Re: Updated LOD Cloud Diagram - Missed data sources. from ahogan@dcc.uchile.cl on 2014-07-25 (public-lod@w3.org from July 2014)

From: <ahogan@dcc.uchile.cl>
Date: Fri, 25 Jul 2014 15:12:48 -0400
To: public-lod@w3.org
Message-ID: <fc11306d49b93d689615677edc3857c0.squirrel@webmail.dcc.uchile.cl>

On 25/07/2014 14:44, Hugh Glaser wrote:
> The idea that having a robots.txt that Disallows spiders
> is a “problem” for a dataset is rather bizarre.
> It is of course a problem for the spider, but is clearly not a problem
for a
> typical consumer of the dataset.
> By that measure, serious numbers of the web sites we all use on a daily
> basis are problematic.
<snip>

I think the general interpretation of the robots in "robots.txt" is any
software agent accessing the site "automatically" (versus a user manually
entering a URL).

If we agree on that interpretation, a robots.txt blacklist prevents
applications from following links to your site.
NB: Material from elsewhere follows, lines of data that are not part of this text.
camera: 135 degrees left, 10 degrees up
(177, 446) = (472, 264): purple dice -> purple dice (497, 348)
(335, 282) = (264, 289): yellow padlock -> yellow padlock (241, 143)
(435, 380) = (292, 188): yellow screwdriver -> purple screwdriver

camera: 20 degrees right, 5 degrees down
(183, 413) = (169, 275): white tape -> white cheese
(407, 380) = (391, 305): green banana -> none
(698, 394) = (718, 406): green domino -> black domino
In that case, my
counter-question would be: what is the benefit of publishing your content
as Linked Data (with dereferenceable URIs and rich links) if you
subsequently prevent machines from discovering and accessing it
automatically? Essentially you are requesting that humans (somehow) have
to manually enter every URI/URL for every source, which is precisely the
document-centric view we're trying to get away from.
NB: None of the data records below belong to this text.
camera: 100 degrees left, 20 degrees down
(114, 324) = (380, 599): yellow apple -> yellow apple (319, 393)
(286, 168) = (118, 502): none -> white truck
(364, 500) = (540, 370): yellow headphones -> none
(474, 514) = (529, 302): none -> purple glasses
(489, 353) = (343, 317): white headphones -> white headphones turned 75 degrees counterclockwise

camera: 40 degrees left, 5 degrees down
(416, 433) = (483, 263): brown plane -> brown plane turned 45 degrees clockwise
Put simply, as far as I can see, a dereferenceable URI behind a robots.txt
blacklist is no longer a dereferenceable URI ... at least for a respectful
software agent. Linked Data behind a robots.txt blacklist is no longer
Linked Data.

(This is quite clear in my mind but perhaps others might disagree.)

Best,
Aidan

Received on Friday, 25 July 2014 19:13:12 UTC